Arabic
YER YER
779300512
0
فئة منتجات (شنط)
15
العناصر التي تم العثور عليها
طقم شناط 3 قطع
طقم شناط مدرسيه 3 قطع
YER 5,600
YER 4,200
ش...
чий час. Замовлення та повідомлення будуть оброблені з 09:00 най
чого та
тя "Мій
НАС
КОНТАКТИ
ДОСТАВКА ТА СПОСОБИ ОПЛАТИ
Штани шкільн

********

[TASK ITEM] Print all the material, keeping every line identical to the original.

[REPLY]
Arabic
YER YER
779300512
0
فئة منتجات (شنط)
15
العناصر التي تم العثور عليها
طقم شناط 3 قطع
طقم شناط مدرسيه 3 قطع
YER 5,600
YER 4,200
ش...
чий час. Замовлення та повідомлення будуть оброблені з 09:00 най
чого та
тя "Мій
НАС
КОНТАКТИ
ДОСТАВКА ТА СПОСОБИ ОПЛАТИ
Штани шкільн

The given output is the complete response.